En conséquence il proposait une amélioration notable à cet état de choses, et concluait à la nomination d’un chef de service, aux appointements de huit mille francs. En même temps il s’offrait pour remplir cette mission toute de dévouement.

Ce sous-chef rempli d’astuce avait de nombreuses relations ; il fit parler, agir, et ma foi, à la faveur de la réorganisation qui venait d’être enfin réalisée, il enleva sa nomination.

C’est alors qu’il installa son bureau. Il lui fallait un état nominatif de tous les employés du ministère de l’Équilibre, avec l’indication du bureau auquel ils appartenaient et de la pièce dans laquelle ils travaillaient.

Pour dresser ces états, il obtint deux expéditionnaires. Il avait déjà un garçon de bureau chargé de porter les lettres.
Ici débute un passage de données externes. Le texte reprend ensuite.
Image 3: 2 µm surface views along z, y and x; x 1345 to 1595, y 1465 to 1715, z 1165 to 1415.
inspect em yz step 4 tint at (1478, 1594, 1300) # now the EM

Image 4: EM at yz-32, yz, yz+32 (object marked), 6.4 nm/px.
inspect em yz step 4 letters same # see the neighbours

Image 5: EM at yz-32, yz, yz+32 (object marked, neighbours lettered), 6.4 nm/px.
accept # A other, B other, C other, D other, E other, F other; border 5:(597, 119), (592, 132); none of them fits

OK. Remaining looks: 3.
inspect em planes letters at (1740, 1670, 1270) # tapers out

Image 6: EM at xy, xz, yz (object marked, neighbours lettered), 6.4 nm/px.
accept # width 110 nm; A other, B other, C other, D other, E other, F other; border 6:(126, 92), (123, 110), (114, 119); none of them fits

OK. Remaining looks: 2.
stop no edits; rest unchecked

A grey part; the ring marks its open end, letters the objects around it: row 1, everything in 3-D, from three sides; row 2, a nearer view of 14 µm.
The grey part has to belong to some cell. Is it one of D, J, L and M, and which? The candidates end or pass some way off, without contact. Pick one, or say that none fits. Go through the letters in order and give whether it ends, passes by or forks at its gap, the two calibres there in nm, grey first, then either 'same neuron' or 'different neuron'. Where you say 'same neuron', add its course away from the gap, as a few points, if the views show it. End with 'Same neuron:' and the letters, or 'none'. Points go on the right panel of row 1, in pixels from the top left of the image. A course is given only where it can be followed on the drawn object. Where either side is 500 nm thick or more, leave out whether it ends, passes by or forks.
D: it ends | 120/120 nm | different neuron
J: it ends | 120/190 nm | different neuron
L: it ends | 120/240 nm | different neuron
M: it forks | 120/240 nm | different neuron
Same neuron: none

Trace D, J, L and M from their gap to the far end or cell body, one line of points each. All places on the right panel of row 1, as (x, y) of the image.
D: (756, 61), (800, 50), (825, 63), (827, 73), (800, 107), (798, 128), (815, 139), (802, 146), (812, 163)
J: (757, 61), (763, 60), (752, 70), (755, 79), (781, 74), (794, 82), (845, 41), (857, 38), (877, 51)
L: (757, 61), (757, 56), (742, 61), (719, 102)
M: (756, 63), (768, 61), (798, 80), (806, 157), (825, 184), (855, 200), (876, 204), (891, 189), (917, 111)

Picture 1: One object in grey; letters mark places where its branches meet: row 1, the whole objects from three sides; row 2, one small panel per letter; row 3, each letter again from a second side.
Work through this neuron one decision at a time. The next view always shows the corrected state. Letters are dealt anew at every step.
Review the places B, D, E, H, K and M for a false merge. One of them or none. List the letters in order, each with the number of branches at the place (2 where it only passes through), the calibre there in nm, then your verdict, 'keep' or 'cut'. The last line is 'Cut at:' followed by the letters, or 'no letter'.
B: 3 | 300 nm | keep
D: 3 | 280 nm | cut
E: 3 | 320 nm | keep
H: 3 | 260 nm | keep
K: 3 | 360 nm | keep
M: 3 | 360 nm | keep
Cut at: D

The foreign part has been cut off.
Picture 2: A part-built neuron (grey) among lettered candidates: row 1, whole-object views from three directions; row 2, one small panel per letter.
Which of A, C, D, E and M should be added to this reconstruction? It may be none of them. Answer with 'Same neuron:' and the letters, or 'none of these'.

Il ne s’en tint pas là. Comme il devait être toujours au courant de toutes les mutations, il se mit en rapport avec le bureau du personnel et se fit donner un commis principal, chargé de tenir à jour un registre des mutations. Le garçon de bureau se trouvant insuffisant, il en eut deux.

À la tête de ce personnel de cinq individus, il se déclara littéralement accablé de besogne ; il cria, clabauda, se plaignit amèrement, et enfin se fit accorder un sous-chef.

Ce nouveau venu était un ambitieux ; il fut mécontent d’avoir peu de chose à faire, et résolut d’innover pour se faire valoir. Il décida qu’on transcrirait sur des registres spéciaux l’adresse de toutes les lettres, y compris la désignation du timbre et du lieu d’expédition.

Ce surcroît de travail n’exigea pas moins de trois employés nouveaux, dont deux commis et un surnuméraire. Depuis lors ce bureau fonctionne régulièrement.

Chaque année on dresse un relevé exact de ces registres, et ainsi on se rend compte du nombre des lettres reçues et on sait, ce qui n’est pas moins important et utile, quel est l’employé dont la correspondance est la plus étendue.

Autrefois, lorsque le portier faisait par complaisance le service de vaguemestre, toutes les lettres arrivaient en temps utile, aucune ne s’égarait.

Aujourd’hui, on les reçoit très-exactement le surlendemain, excepté celles qui se perdent en route.